* [SOURCE EXTRACT]:
------------------------

As many of us already know, CIA Director George Tenet claimed that he was responsible for President Bush’s inclusion in his State of the Union address this January of bogus information regarding Iraq’s planned purchase of uranium from uranium powerhouse Niger. The CIA is the last line of defense against warmongering psychos who try to include made-up intelligence into otherwise overly-emotional and underly-logical speeches of national importance.
Because of this statement by Tenet, many Americans are learning for the first time about this seemingly-complicated system of checks. In essence, however, the system is quite simple:
1) Speechwriters make up facts.
2) Someone pretends to present those facts to the CIA.
3) The CIA pretends to check their accuracy.
4) Condaleeza Rice goes on TV and dodges the real issue—which is whether the President knowingly included unreliable “intelligence” in a speech whose purpose was to pump up the American people and make a case for war against Iraq—by claiming that the veracity of one particular comment would have neither made nor broken the need for war.

------------------------

* [WORK INSTRUCTIONS]:
A. For each statement, say whether it agrees with the passage on the uranium claim, and back each yes or no with the deciding words quoted from the passage. (i) George Tenet claimed he was responsible for the uranium information appearing in the President's speech. (ii) The passage names Niger as the country the uranium was to come from. (iii) The passage places the State of the Union address in March.
B. Carry on the passage on the uranium claim from the point where it stops.
The rows come from a different source than the passage on the uranium claim.

------------------------

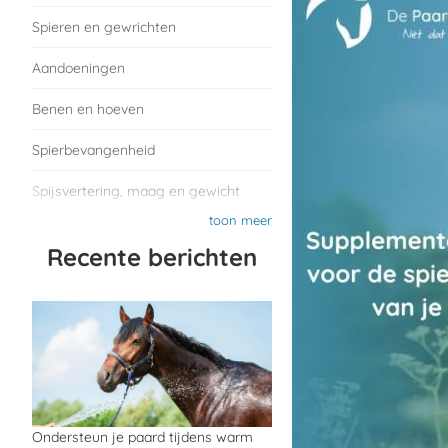
Spieren en gewrichten
Aandoeningen
Benen en hoeven
Spierbevangenheid
Spijsvertering, maag en gewicht
toon meer
Recente berichten
Ondersteun je paard tijdens warm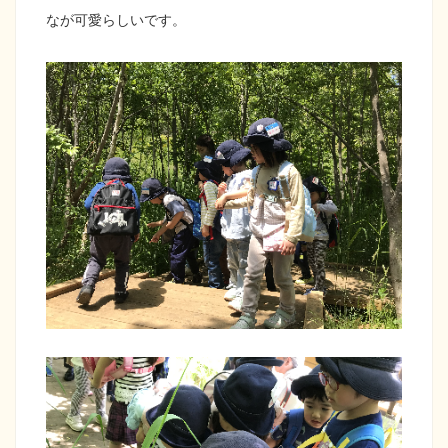
なが可愛らしいです。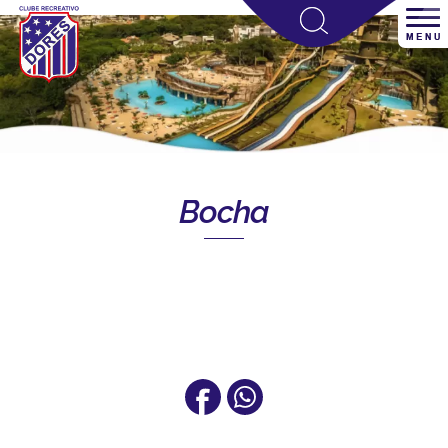
Bocha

------------------------

* [RESPONSES PER TASK]:
A.
(i) Yes: "CIA Director George Tenet claimed that he was responsible for President Bush’s inclusion in his State of the Union address this January of bogus information regarding Iraq’s planned purchase of uranium"
(ii) Yes: "uranium from uranium powerhouse Niger"
(iii) No: "his State of the Union address this January"

B.
But what many Americans aren’t hearing is that, in the same statement, George Tenet also took responsibility for a host of other Presidential gaffes, most of it not even related to the State of the Union speech. Here are just a few examples:
“I told him to pronounce it nuke-ya-lur.”
In one of the most surprising revelations made by the former Russian spy, Tenet has taken full responsibility for the President’s chronic mispronunciation of nuclear. Tenet said that he was motivated by jealousy, stupidity, disrespect for the president, and a complete lack of concern for the American people.
“I taught President Bush to smirk.”
Tenet continues: “Specifically, I forced him, through blackmail and threats of violence, to make light of the prospect of war and to smirk as much as possible at the conference in the Azores with British Prime Minister Tony Blair, making it appear to the discerning viewer that the thought of sending young men and women off to die in a war did not bother—or even delighted—the President.”
“I’m the one who fell off of that Segway.”
Aha! It was George Tenet who fell off of that Segway last month. Tenet explains: “The Segway is a wonderfully designed machine, and it is nearly impossible to fall of a Segway, but I, with my persistent inner-ear problems, clumsiness, foolishness, and disdain for any form of transportation that doesn’t guzzle gasoline and make oil tycoons richer, managed to lose my balance and fall like a moron to the ground. I hate America.”
“I lied to the American people about a lot of other stuff too.”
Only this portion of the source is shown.